_Material for this task_
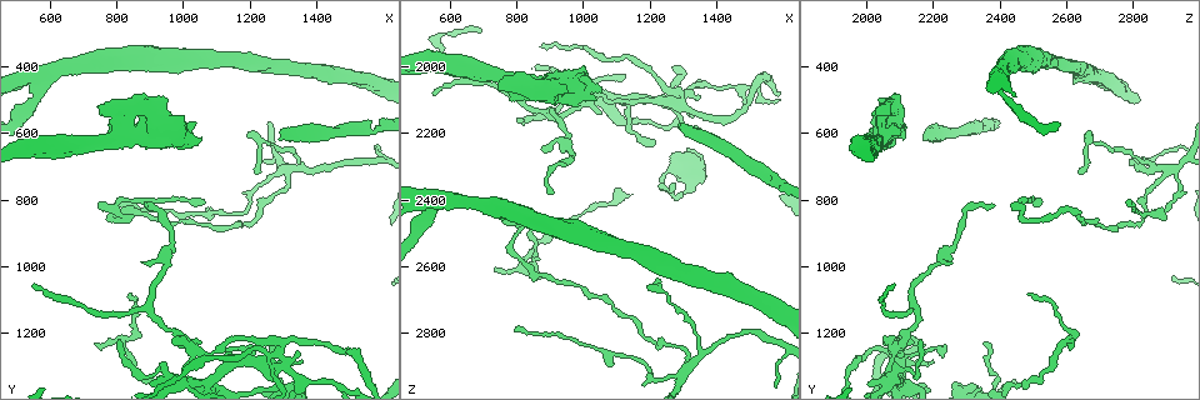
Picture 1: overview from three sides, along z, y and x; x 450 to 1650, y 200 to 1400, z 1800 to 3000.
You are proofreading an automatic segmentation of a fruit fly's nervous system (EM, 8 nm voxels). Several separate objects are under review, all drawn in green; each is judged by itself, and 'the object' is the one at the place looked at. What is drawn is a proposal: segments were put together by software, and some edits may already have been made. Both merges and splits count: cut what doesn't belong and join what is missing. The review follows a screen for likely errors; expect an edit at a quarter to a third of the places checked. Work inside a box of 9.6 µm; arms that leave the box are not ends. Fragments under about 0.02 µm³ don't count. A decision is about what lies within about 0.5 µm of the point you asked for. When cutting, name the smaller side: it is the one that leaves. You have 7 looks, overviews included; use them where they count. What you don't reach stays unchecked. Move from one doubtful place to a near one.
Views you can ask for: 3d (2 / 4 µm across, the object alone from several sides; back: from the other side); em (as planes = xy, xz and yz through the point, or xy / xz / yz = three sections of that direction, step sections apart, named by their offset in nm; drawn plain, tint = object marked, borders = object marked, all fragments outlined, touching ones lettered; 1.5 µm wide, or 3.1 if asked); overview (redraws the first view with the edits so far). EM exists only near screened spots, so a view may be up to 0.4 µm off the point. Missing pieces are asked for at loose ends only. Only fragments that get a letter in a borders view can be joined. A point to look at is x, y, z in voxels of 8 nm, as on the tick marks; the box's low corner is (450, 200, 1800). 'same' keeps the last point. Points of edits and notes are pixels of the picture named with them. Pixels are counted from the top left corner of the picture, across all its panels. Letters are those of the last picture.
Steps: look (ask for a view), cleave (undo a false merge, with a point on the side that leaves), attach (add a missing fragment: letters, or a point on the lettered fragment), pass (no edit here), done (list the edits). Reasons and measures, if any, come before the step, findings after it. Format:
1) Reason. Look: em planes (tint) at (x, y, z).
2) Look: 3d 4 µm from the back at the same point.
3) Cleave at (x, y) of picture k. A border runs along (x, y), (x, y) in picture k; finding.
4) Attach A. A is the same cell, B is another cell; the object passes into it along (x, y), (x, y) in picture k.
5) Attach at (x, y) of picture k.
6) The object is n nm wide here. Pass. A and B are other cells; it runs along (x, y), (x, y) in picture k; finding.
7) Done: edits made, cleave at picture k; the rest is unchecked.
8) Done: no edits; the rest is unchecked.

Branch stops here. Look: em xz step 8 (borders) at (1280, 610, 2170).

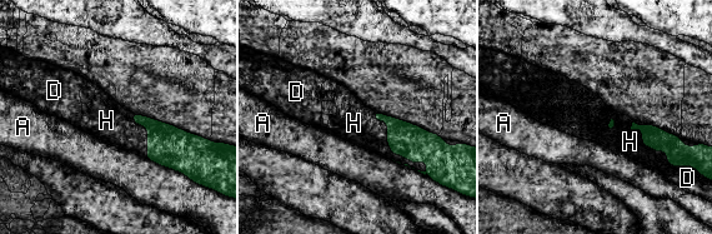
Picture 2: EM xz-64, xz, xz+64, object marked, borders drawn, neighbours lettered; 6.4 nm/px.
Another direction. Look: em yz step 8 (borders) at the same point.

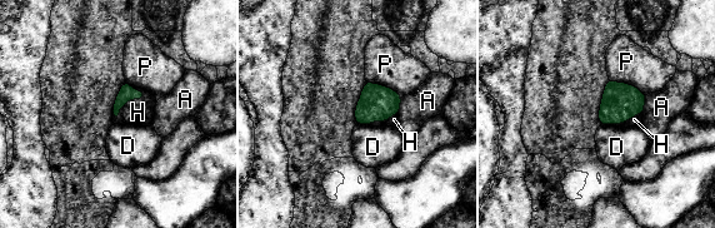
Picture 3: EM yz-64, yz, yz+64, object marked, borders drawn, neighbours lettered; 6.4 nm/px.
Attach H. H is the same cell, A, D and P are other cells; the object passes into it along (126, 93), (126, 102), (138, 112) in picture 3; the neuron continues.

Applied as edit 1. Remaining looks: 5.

_To do_
If a line in the material above contains the word "runs", copy it.

_Output_
3) Cleave at (x, y) of picture k. A border runs along (x, y), (x, y) in picture k; finding.
6) The object is n nm wide here. Pass. A and B are other cells; it runs along (x, y), (x, y) in picture k; finding.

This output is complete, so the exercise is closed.